CMD ["python3", "server.py"]
You can swap in llama.cpp
or vllm
depending on your architecture.
Step 4: Run It Like You Mean It
docker build -t local-llm .
docker run --gpus all -p 7860:7860 local-llm
If you’re going the llama.cpp
route:
docker run --gpus all -v $(pwd)/models:/models llama-cpp --model /models/ggml-model.gguf
✅ Optional Bonus: Add a volume for persistent logs or external API integration.
Step 5: API It Up
Use FastAPI or Flask inside the container to serve your local model as a REST API. Great for local dev, automation, or integrating into agent frameworks.

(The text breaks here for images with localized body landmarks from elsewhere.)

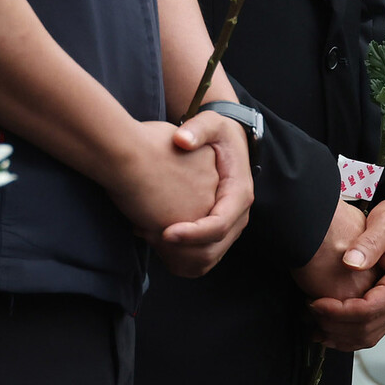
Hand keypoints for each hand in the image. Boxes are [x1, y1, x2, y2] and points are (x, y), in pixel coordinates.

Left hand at [110, 114, 251, 276]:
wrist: (229, 140)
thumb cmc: (218, 132)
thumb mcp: (211, 123)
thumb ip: (197, 129)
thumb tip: (182, 140)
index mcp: (238, 193)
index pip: (218, 226)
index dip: (191, 234)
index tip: (164, 232)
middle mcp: (238, 216)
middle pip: (212, 250)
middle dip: (178, 250)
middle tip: (146, 234)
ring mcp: (230, 228)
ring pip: (206, 260)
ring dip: (176, 258)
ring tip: (146, 235)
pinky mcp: (218, 233)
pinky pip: (200, 259)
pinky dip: (178, 258)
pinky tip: (154, 238)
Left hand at [307, 180, 384, 350]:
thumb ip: (369, 243)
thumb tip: (350, 264)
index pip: (369, 310)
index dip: (340, 312)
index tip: (315, 303)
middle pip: (368, 328)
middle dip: (335, 325)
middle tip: (308, 313)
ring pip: (369, 335)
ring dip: (340, 336)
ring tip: (313, 326)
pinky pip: (370, 328)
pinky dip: (348, 333)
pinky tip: (328, 327)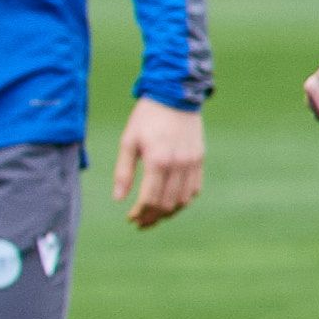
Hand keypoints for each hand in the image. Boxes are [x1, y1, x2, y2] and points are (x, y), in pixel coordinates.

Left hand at [113, 98, 205, 227]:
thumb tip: (119, 199)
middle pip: (167, 204)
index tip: (130, 219)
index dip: (139, 213)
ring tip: (154, 216)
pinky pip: (195, 189)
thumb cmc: (146, 118)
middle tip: (140, 222)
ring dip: (168, 213)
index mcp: (157, 160)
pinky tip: (171, 203)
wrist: (174, 96)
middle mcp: (178, 165)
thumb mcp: (128, 141)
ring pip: (183, 200)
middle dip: (152, 217)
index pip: (150, 199)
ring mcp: (192, 163)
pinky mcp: (199, 159)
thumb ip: (123, 172)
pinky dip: (183, 200)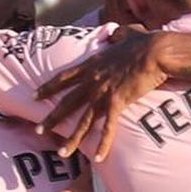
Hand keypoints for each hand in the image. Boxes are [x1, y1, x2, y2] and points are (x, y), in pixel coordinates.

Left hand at [32, 25, 168, 160]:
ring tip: (61, 152)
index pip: (64, 78)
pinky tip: (98, 158)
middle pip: (67, 102)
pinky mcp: (117, 103)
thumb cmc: (145, 42)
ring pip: (83, 120)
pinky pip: (108, 128)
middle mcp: (93, 80)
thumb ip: (118, 34)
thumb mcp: (127, 33)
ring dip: (71, 138)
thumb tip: (116, 32)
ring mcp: (103, 92)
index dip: (48, 87)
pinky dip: (103, 144)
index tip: (35, 95)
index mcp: (93, 64)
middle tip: (38, 129)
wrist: (155, 51)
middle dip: (52, 118)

from fastapi import FastAPI
from transformers import pipeline
app = FastAPI()
llm = pipeline("text-generation", model="path_to_local_model")
@app.post("/generate")
def generate(prompt: str):
return {"output": llm(prompt)[0]['generated_text']}
Final Thoughts: Containerized Models Are the Future
Dockerizing your LLM setup gives you:
Repeatability across environments
GPU-accelerated local inference
Data sovereignty (hello, enterprise)
Smooth deployment to edge or hybrid infrastructure
Whether you’re running a local agent, testing AI workflows, or building an internal ChatGPT clone, a Docker-wrapped LLM is your launchpad.